Adelaide is often referred to as the Festival City because of the disproportionately large number of festivals it has compared to Sydney, Melbourne and other Australian cities. Two of these festivals are held, back to back, at Brighton in the later half of January each year – the Brighton Jetty Beach Sculptures and the Brighton Jetty Classic. The Brighton Jetty Classic is an open water swim while the Sculpture festival (fashioned on similar events at Cottesloe Beach in West Australia and in Sydney – Bondi’s Sculptures by the Sea) is a display of around 80 sculptures, some along the Brighton Esplanade set against the beautiful backdrop of the Gulf St Vincent and the balance within the local Surf Life Saving Club.
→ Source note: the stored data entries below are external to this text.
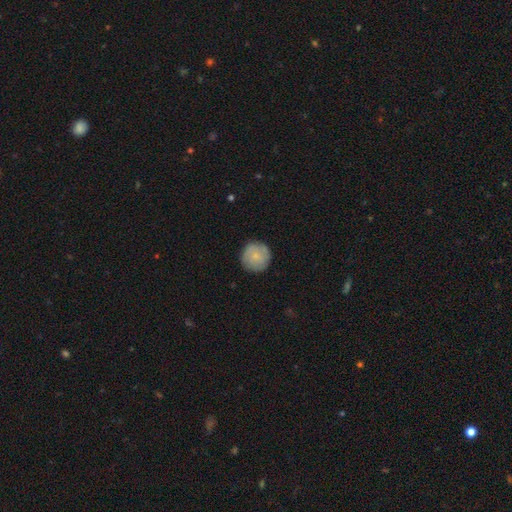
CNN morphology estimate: Overall: smooth (70%). How rounded: round (95%). Merging: none (85%).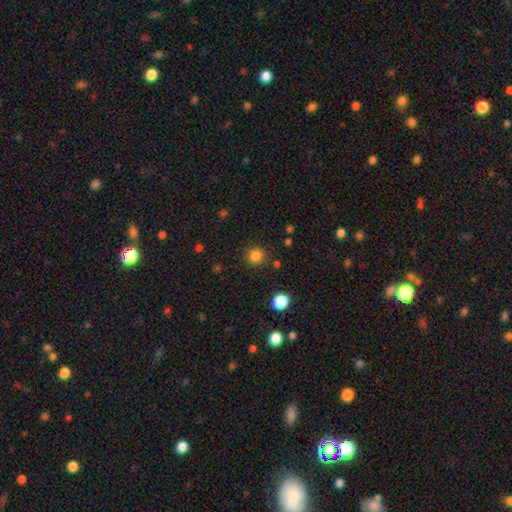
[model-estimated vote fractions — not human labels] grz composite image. It shows a smooth galaxy with no disk features (83%) that is round (92%). Merging: none (87%).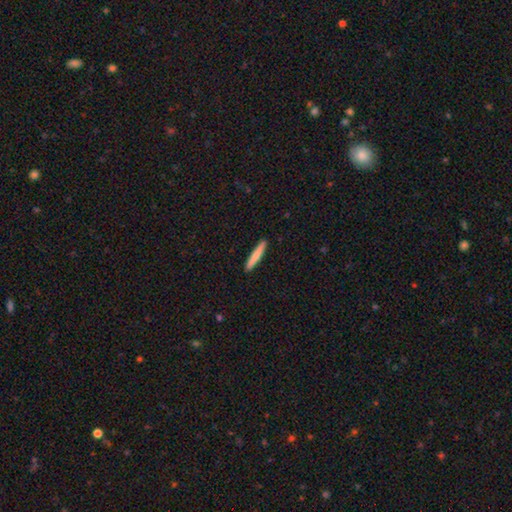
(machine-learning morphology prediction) Smooth or featured: smooth — 79% (featured or disk — 16%)
How rounded: cigar-shaped — 95% (in between — 4%)
Merging: none — 92% (minor disturbance — 6%)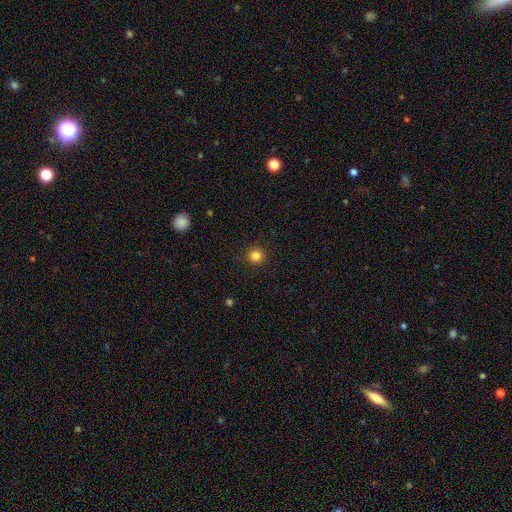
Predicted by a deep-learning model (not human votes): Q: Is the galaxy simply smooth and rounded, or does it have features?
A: smooth — 83%.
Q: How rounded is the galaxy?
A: round — 95%.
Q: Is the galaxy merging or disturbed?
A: none — 92%.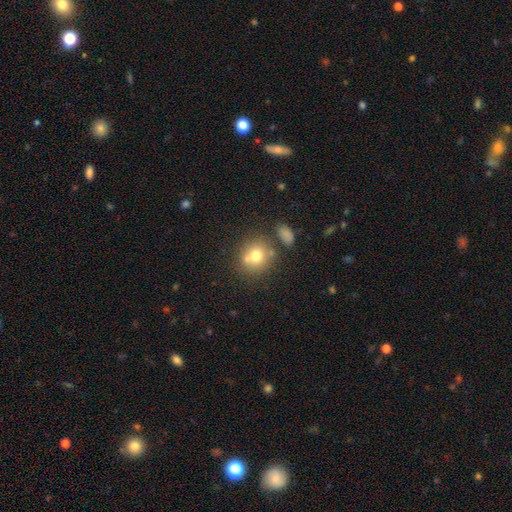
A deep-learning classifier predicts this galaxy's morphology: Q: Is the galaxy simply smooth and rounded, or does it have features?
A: smooth — 71%.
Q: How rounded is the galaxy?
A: round — 83%.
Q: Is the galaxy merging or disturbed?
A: none — 63%.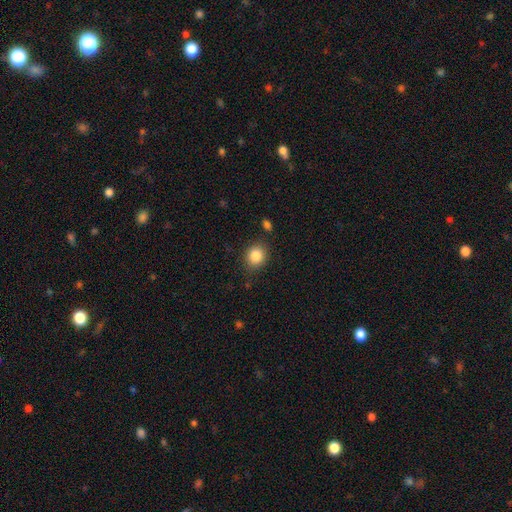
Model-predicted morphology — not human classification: type=smooth (85%); roundness=round (71%); merging=none (83%).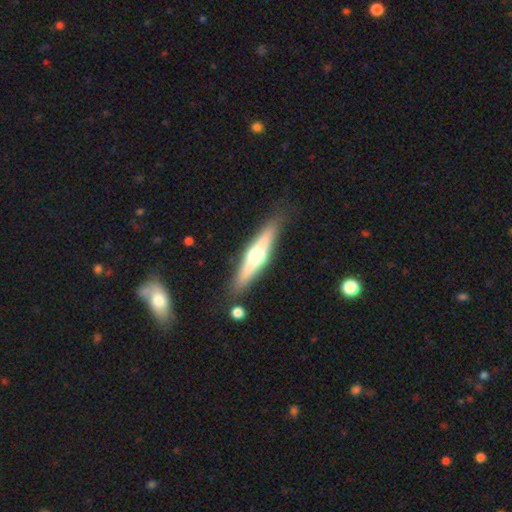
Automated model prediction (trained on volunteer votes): A featured or disk galaxy (60%) viewed edge-on (93%) with a rounded central bulge (93%). Merging: none (84%).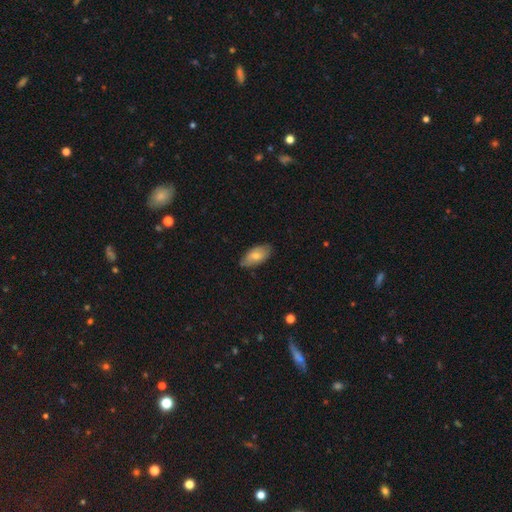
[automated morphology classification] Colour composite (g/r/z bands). It shows a smooth galaxy with no disk features (70%) that is in between round and cigar-shaped (92%). Merging: none (73%).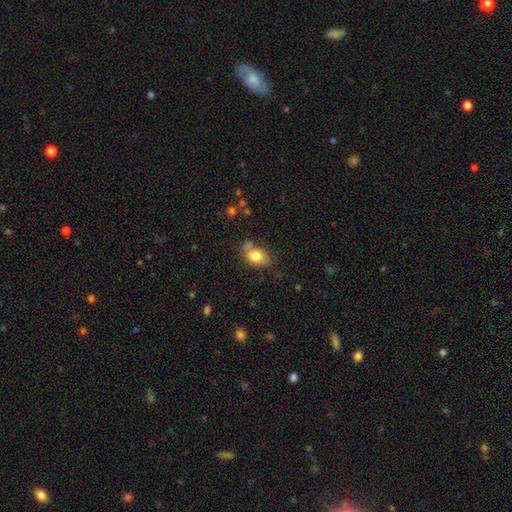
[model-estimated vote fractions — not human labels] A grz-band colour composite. It shows a smooth galaxy with no disk features (79%) that is in between round and cigar-shaped (82%). Merging: none (54%).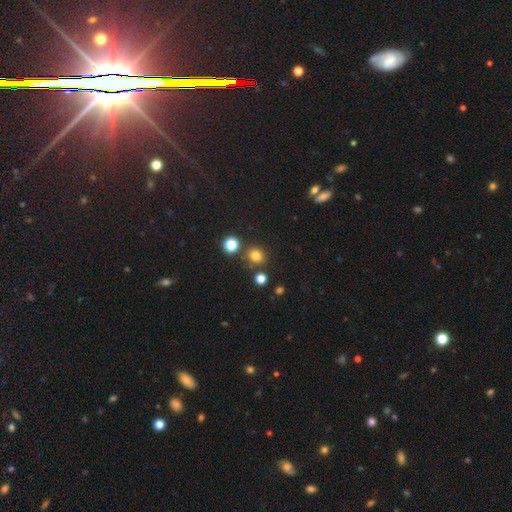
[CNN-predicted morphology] This is likely a smooth galaxy (77%). How rounded: clearly round (85%). Merging: likely none (80%).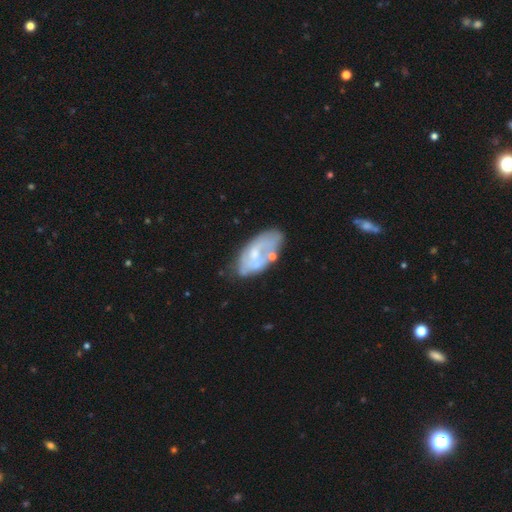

As I have attended neither event I do not presume to review them and my comment is by way of introduction to one sculpture, as depicted, which was part of the sculpture festival in 2011. All the sculptures displayed during the festival are new pieces of work and are for sale and this is how the local council acquired this piece, ‘Person Sitting on Bench’, by local artist Ty Manning.
Readers familiar with Australia will be familiar with “Ironmen” – who compete in ‘Ironman’ competitions which, when done at the beach, combine the four main disciplines of surf lifesaving into a single race; swimming, board paddling, ski paddling and running. Well, this is the ultimate Ironman as this person (sex unknown) is made from recycled metal. While I like the overall sculpture I think the addition of the portion of fish and chips on newspaper (all metal, off course) on the persons lap is a nice tie-in with the sculpture’s seaside location. All in all, I feel it meets its aim, as stated on the accompanying plaque, of capturing the simple pleasures of life by the seaside. You judge for yourself.
As you can see from the images attached it was Christmas time and the sculpture was suitably adorned to mark to festive occasion. Someone had also added a hat atop the sculptures metal hat.
When the sculpture was bought there was the usual barrage of complaints that typically accompany the display of public art. Here there was a particular emphasis on how the sculpture had taken up, and thus wasted, half a park bench, denying those in need of a rest a seat. This line of attack quickly died down when complainants were reminded that the park bench was actually part of the sculpture and that, in fact, additional seating was now available for those in need of a rest on the esplanade!